AIMS: Both fasting (FPG) and postprandial plasma glucose (PPG) contribute to HbA(1c) levels. We investigated the relationship between achievement of American Diabetes Association (ADA) and American Association of Clinical Endocrinologists (AACE) recommended FPG and/or PPG targets and glycaemic efficacy outcomes in two trials. METHODS: In this post hoc analysis, data from participants with Type 2 diabetes in the phase 3 LixiLan‐O (NCT 02058147) and LixiLan‐L (NCT 02058160) trials were evaluated to compare the relationship between achievement of society‐recommended FPG and/or PPG targets and efficacy (HbA(1c) change, HbA(1c) goal attainment, weight change) and safety outcomes in the treatment groups.
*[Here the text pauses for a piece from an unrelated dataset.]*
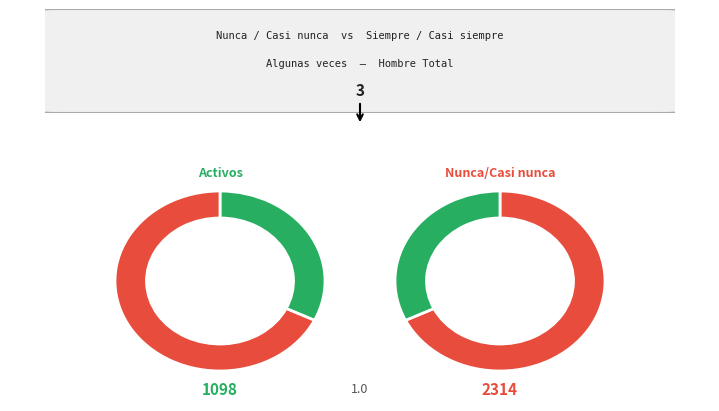

What portion of the pie excludes Algunas veces?

84.9%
RESULTS: Across treatment arms, iGlarLixi achieved the highest proportion of participants meeting both ADA‐ and AACE‐recommended FPG and PPG targets at study end in both trials. A higher proportion of participants in the iGlarLixi (fixed‐ratio combination of insulin glargine and lixisenatide) vs. insulin glargine alone or lixisenatide alone treatment arms achieved HbA(1c) goals (P < 0.001 for overall comparisons), irrespective of ADA‐ or AACE‐defined targets. Hypoglycaemia rates [any, documented symptomatic (plasma glucose ≤ 3.9 mmol/l), and clinically important (plasma glucose < 3.0 mmol/l)] were low across all groups. Participants treated with iGlarLixi tended to show weight loss or less weight gain compared with participants receiving insulin glargine alone. No differences were observed in average daily basal insulin dose at week 30 between the two treatment arms or across the different FPG and PPG target groups. CONCLUSION: Insulin glargine and lixisenatide as a fixed‐ratio combination resulted in more participants reaching both FPG and PPG targets, leading to better HbA(1c) target attainment.